[Data supplied — start]

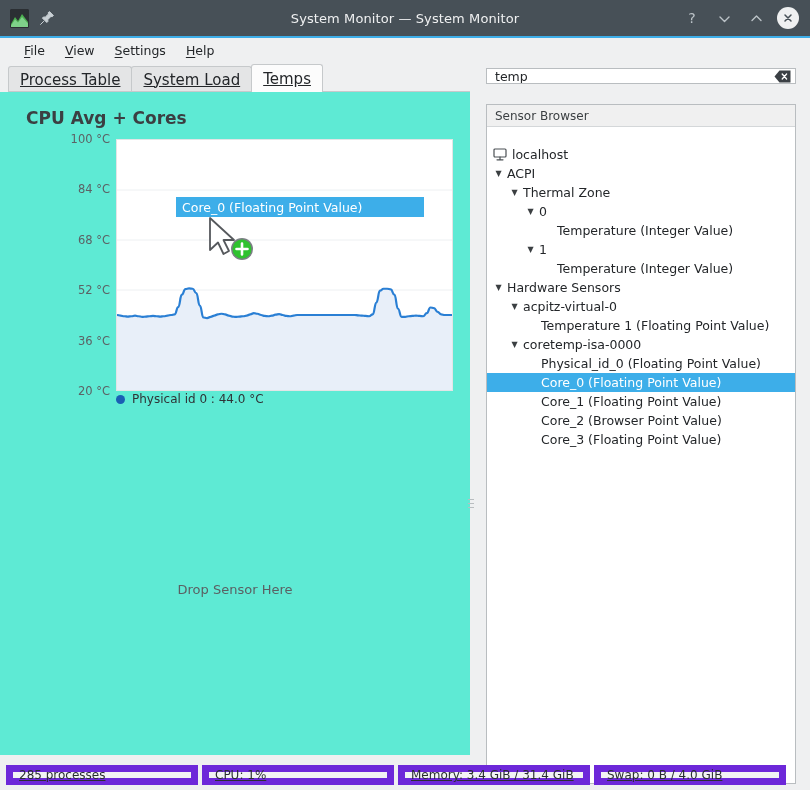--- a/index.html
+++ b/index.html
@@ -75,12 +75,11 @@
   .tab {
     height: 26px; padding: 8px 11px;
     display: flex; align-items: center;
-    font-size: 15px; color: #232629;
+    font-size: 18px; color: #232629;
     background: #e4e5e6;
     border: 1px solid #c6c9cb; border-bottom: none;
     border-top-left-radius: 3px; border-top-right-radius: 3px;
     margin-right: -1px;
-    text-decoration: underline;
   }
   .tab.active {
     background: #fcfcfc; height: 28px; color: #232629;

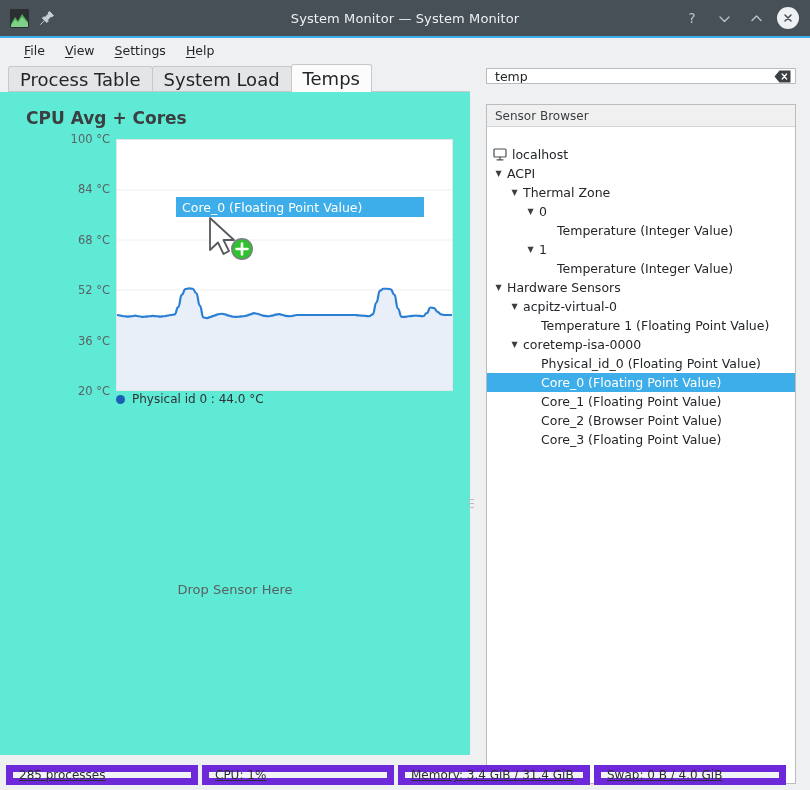--- a/index.html
+++ b/index.html
@@ -134,7 +134,7 @@
     position: absolute; left: 486px; top: 68px; width: 316px; height: 687px;
   }
   .search-row {
-    position: absolute; left: 0; top: 0; width: 310px; height: 16px;
+    position: absolute; left: 0; top: 0; width: 310px; height: 30px;
     background: #ffffff; border: 1px solid #b9bdc0;
     display: flex; align-items: center;
   }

[Data supplied — finish]

- Instructions to follow -
A word-for-word copy of the records is required. Leave out every picture.

- Response to the task -
--- a/index.html
+++ b/index.html
@@ -75,12 +75,11 @@
   .tab {
     height: 26px; padding: 8px 11px;
     display: flex; align-items: center;
-    font-size: 15px; color: #232629;
+    font-size: 18px; color: #232629;
     background: #e4e5e6;
     border: 1px solid #c6c9cb; border-bottom: none;
     border-top-left-radius: 3px; border-top-right-radius: 3px;
     margin-right: -1px;
-    text-decoration: underline;
   }
   .tab.active {
     background: #fcfcfc; height: 28px; color: #232629;

--- a/index.html
+++ b/index.html
@@ -134,7 +134,7 @@
     position: absolute; left: 486px; top: 68px; width: 316px; height: 687px;
   }
   .search-row {
-    position: absolute; left: 0; top: 0; width: 310px; height: 16px;
+    position: absolute; left: 0; top: 0; width: 310px; height: 30px;
     background: #ffffff; border: 1px solid #b9bdc0;
     display: flex; align-items: center;
   }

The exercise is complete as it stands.